Desde los grandes ventanales de la sala de conferencias se dominaban las copas de los árboles del Winterhude Stadtpark. Sobre la mesa de cerezo, pulcramente dispuestas, había una jarra de agua con hielo, una cafetera de vacío blanca y un montón de tazas, todo con aspecto de haber salido directamente de Ikea. Los agentes que aguardaban sentados alrededor de la mesa tenían ante sí (como si fuese el cubierto de un convite) sus sujetapapeles y cuadernos de notas.

Sentado en cabecera, con una pizarra electrónica detrás, Fabel se sentía como si se dispusieran a analizar los objetivos mensuales de ventas, o el lanzamiento de una nueva línea de productos o una campaña publicitaria. Tenía la sensación de que el mundo se volvía cada vez más corporativo, y que los políticos, los médicos e inclusive los agentes de policía estaban, en la actualidad, a punto de venderte algo. El negocio del trabajo policial.

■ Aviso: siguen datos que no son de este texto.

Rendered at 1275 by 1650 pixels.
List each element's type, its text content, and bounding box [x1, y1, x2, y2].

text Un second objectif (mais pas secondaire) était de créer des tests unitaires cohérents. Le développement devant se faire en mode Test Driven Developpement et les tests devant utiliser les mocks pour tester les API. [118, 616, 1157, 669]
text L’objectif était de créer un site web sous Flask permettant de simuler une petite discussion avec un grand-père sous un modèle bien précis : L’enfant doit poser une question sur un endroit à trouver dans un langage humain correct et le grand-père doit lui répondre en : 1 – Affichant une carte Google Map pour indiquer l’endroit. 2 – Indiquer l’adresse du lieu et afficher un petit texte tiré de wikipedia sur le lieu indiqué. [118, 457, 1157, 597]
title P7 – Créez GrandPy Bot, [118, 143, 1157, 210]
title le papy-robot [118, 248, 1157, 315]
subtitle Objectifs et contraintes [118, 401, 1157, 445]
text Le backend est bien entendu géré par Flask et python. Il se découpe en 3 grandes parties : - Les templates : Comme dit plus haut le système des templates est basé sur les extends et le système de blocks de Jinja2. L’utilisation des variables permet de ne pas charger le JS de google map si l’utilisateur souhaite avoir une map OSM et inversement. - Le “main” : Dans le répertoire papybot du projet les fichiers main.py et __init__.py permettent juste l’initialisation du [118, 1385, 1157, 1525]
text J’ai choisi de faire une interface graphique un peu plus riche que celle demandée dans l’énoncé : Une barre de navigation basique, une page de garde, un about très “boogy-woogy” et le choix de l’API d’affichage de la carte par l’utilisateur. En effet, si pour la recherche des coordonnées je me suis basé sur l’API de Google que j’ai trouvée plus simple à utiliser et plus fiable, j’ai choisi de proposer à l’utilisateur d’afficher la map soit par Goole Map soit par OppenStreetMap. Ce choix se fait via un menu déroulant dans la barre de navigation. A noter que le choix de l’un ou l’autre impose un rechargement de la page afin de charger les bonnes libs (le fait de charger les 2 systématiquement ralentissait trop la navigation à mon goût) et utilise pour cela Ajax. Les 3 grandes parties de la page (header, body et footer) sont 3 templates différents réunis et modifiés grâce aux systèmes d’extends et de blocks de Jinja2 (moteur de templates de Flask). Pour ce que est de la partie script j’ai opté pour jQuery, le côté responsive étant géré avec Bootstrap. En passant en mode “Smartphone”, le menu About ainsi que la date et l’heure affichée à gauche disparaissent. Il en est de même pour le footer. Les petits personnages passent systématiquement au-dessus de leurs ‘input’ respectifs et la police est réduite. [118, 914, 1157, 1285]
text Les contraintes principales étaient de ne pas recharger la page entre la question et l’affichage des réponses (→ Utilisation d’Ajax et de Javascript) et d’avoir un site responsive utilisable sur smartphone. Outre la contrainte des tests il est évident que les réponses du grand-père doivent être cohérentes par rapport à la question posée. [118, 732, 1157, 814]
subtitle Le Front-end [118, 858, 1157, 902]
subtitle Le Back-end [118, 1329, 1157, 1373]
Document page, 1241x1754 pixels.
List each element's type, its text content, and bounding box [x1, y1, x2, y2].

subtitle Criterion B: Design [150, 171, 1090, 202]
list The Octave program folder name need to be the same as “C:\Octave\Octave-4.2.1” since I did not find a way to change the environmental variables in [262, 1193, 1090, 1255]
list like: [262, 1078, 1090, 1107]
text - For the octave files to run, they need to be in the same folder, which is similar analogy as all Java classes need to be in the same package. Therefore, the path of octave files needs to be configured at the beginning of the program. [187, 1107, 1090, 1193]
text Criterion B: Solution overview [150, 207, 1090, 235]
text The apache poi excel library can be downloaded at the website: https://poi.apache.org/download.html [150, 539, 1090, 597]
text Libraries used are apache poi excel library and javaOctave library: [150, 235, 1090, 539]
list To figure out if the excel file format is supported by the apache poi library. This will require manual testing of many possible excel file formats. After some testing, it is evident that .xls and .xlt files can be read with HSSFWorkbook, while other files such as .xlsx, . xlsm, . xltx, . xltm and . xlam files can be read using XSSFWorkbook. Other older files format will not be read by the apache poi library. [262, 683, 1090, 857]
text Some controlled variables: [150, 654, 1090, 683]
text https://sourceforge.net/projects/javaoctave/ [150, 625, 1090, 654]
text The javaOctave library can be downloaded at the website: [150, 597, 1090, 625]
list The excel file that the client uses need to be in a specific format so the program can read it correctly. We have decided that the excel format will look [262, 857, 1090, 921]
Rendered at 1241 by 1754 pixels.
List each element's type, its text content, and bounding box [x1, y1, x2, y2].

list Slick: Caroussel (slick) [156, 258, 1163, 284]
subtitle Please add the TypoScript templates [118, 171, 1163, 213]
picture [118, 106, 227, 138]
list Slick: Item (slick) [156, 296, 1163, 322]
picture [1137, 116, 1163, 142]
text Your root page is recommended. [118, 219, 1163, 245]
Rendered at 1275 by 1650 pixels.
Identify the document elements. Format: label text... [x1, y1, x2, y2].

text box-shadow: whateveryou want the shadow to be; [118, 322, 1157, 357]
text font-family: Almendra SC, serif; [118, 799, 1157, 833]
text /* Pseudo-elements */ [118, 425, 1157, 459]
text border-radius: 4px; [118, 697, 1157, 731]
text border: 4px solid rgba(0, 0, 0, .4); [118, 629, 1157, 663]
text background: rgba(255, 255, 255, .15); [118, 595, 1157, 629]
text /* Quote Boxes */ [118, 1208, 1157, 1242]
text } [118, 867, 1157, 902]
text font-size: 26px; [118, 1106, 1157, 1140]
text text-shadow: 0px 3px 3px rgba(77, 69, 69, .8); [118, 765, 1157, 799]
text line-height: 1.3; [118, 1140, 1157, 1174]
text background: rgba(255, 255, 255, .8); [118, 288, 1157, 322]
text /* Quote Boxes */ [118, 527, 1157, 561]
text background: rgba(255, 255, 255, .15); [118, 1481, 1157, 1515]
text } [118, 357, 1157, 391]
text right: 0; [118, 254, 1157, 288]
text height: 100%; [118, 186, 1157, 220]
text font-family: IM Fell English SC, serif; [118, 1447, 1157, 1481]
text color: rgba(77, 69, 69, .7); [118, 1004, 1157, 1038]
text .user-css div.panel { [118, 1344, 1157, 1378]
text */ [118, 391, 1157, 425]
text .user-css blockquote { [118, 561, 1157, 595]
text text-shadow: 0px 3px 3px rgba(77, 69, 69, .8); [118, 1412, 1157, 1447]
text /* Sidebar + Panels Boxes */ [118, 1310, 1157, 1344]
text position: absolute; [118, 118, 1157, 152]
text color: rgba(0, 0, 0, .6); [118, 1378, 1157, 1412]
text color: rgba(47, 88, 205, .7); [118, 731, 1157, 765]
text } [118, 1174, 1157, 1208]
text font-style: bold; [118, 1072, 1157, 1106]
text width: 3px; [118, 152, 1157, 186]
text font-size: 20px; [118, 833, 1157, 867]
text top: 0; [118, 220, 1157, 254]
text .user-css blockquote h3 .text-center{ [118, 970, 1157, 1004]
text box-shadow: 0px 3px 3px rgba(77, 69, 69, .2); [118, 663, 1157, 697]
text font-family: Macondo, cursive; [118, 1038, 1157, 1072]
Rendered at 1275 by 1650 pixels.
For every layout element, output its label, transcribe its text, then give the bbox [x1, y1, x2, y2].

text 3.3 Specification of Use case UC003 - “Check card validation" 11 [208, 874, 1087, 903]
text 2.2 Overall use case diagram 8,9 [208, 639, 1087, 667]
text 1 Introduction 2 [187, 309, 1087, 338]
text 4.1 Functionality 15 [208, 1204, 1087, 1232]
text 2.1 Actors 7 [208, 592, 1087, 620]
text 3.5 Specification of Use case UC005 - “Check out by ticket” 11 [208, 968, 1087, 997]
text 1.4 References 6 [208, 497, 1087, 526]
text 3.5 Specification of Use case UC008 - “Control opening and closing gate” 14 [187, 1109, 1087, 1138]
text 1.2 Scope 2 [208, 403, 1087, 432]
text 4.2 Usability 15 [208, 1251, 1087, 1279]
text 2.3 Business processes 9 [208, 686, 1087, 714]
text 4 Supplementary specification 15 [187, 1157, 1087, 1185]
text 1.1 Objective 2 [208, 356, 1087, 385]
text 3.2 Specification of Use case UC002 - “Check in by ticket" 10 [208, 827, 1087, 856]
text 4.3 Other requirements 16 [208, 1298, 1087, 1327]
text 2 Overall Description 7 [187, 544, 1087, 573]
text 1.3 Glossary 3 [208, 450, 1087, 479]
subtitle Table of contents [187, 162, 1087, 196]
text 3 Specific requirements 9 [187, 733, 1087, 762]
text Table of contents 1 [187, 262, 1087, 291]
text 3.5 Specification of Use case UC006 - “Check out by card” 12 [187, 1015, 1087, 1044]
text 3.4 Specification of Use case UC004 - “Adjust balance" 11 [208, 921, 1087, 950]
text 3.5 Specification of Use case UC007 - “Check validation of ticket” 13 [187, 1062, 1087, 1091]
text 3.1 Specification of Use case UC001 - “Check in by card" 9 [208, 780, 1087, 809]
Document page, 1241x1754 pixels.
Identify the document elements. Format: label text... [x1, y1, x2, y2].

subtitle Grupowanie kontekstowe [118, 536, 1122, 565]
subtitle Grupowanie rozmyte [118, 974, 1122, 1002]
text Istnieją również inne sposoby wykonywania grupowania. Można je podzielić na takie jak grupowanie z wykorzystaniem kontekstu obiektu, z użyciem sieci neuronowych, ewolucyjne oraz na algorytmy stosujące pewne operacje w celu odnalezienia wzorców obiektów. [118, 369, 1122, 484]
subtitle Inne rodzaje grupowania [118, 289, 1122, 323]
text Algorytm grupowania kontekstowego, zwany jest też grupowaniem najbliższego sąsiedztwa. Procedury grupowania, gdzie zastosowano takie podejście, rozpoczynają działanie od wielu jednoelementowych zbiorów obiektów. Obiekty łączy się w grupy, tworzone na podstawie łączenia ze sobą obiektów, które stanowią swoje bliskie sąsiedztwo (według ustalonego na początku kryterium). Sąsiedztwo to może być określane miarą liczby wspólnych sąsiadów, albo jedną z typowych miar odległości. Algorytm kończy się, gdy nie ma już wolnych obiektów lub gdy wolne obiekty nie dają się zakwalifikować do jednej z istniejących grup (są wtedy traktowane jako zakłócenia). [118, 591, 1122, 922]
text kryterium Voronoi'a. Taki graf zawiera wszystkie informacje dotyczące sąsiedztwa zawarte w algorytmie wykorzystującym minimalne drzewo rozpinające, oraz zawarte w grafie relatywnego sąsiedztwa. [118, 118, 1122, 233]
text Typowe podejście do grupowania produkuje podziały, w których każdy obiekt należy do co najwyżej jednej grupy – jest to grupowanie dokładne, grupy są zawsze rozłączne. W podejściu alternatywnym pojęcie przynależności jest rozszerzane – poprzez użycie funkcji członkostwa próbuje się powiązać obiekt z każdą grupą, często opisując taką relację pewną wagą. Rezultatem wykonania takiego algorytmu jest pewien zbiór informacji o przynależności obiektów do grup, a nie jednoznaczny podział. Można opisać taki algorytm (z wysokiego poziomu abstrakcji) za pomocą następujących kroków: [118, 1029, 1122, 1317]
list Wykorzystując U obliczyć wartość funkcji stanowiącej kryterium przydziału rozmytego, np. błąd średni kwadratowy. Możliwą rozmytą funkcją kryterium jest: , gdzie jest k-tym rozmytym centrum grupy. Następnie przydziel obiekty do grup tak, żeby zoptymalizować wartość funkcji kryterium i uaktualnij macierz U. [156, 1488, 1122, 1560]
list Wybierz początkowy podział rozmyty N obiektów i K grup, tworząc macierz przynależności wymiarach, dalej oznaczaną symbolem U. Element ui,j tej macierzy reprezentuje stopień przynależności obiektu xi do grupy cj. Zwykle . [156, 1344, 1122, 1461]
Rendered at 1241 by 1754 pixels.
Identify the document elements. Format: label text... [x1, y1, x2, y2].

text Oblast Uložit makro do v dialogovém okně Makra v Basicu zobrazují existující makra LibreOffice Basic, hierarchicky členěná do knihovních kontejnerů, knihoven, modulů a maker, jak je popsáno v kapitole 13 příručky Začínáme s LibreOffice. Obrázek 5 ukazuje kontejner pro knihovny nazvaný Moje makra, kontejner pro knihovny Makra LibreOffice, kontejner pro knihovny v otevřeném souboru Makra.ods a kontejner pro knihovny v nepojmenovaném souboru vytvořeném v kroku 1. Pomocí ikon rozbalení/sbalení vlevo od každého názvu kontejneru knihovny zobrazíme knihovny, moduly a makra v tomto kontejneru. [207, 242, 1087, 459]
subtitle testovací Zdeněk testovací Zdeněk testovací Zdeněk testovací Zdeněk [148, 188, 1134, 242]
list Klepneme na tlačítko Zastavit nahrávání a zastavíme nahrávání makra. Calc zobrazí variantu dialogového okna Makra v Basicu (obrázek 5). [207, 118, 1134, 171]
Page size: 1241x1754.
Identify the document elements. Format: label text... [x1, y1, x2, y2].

El comisario contaba cuarenta y ocho años, pero a veces le daba la impresión de haber nacido una década o dos demasiado tarde. Ahora todo parecía menos real que cuando había iniciado su carrera. Observó que hasta Anna Wolff, siempre tan provocadora, empezaba a vestir de modo más conservador. Cada rebelión terminaba desembocando, por lo visto, en un resignado conformismo. Además de los miembros habituales de su equipo, había un hombre alto y flaco sentado al otro extremo de la mesa. Debía de tener poco más de cuarenta, pero su actitud seria, el traje de corte clásico y el huesudo y anguloso rostro le conferían un aspecto de mayor edad. Fabel lo había saludado con un gesto al entrar en la sala y luego había tomado asiento.

—¿Quieres manejar tú esto, por favor? —le pidió a Anna para no tener que vérselas él mismo con la pizarra electrónica.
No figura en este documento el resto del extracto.